Un’azienda pugliese che produce guardrail utilizzando i laminati che vengono da uno stabilimento distante tre chilometri può essere competitiva. Se occorre invece fare venire l’acciaio da centinaia di migliaia di chilometri di distanza, non sarà più competitiva, anche perché in Puglia non c’è un grande mercato. Le imprese che utilizzano l’acciaio dell’Ilva riescono quindi a venderlo in gran parte lontano da Taranto, perché se ne approvvigionano a basso costo a poca distanza. Venendo a cessare questa produzione, anche chi fabbrica guardrail smetterebbe di essere competitivo. L’industria italiana è già segnata da una tendenza a delocalizzare la produzione.

La chiusura dell’Ilva potrebbe aggravare questa situazione?

I motivi per cui la produzione è delocalizzata sono diversi, e uno è il divieto di produrre. Quello dell’Ilva non è un caso isolato, basti pensare a tutte le volte che un’impresa chiede di ampliare lo stabilimento, e dopo anni di tentativi non riesce a ottenere i permessi e quindi decide di andare a costruire un nuovo impianto in un altro Paese. Si tratta di casi in cui la delocalizzazione non avviene per motivi economici, ma semplicemente per la mancanza di un’autorizzazione.

L’Ilva quindi non è un caso isolato …

La vicenda dell’Ilva è tipica della situazione italiana, in quanto di punto in bianco si è arrivati alla chiusura. Per spegnere un altoforno ci vogliono dei mesi di lavoro, ma poi non lo si riaccende mai più.

Di fronte a delle morti per inquinamento, il giudice forse non aveva scelta …
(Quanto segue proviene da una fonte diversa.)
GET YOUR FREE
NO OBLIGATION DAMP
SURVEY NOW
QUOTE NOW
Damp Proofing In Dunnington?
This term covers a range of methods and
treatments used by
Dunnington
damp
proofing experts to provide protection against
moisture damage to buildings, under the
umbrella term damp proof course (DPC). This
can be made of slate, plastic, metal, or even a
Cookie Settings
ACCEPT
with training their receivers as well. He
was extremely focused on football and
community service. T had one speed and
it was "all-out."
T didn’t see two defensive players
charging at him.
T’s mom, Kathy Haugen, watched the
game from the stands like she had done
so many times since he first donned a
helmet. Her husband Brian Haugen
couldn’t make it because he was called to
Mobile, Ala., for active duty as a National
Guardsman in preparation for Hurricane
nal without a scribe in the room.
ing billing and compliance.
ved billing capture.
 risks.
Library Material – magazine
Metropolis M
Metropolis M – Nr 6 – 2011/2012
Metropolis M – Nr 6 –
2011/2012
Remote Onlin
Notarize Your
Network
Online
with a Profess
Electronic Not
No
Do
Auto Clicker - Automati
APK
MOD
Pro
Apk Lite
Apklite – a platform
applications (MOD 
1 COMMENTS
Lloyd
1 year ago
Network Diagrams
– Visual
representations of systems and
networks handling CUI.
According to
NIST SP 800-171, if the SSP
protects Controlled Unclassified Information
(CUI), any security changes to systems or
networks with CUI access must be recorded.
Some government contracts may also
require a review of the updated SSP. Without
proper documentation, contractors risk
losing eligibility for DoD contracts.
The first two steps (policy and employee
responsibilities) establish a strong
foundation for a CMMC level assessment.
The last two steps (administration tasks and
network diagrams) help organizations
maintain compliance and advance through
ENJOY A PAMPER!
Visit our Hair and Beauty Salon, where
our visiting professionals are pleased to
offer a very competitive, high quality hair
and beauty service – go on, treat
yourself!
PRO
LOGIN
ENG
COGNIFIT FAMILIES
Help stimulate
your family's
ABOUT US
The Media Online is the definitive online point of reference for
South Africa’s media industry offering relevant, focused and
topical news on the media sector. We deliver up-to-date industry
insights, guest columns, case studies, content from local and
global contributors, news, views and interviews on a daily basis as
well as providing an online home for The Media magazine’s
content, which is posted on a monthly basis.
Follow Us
Non posso certo mettermi al posto del giudice. Mi piacerebbe sapere se le morti per inquinamento siano dovute a situazioni che esistono ancora o che non esistono più. In passato non erano rispettati gli standard, oggi l’azienda sostiene che lo sono. Quello che mi sembra abbastanza certo è che le morti si sono verificate in una situazione molto diversa da quella attuale.

Quali sono le differenze tra i divieti presenti in Italia e quelli degli altri Paesi Ue?

Le differenze riguardano soprattutto i rapporti con la gestione del territorio, in primo luogo le autorizzazioni a costruire. Quest’ultime non devono essere date sempre, né con eccessiva larghezza. L’importante è che si conoscano i criteri con cui sono assegnate e che le decisioni siano rapide. Quello dell’Ilva è un caso particolarmente critico, perché si tratta di un’industria che di per sé è particolarmente inquinante. Ma ci sono insediamenti come quelli della grande distribuzione organizzata, è famoso il caso dell’Ikea, che certamente non sono inquinanti. La conseguenza è che i posti di lavoro vanno a finire altrove, e sembra ovviamente che questo Paese possa fare a meno di posti di lavoro.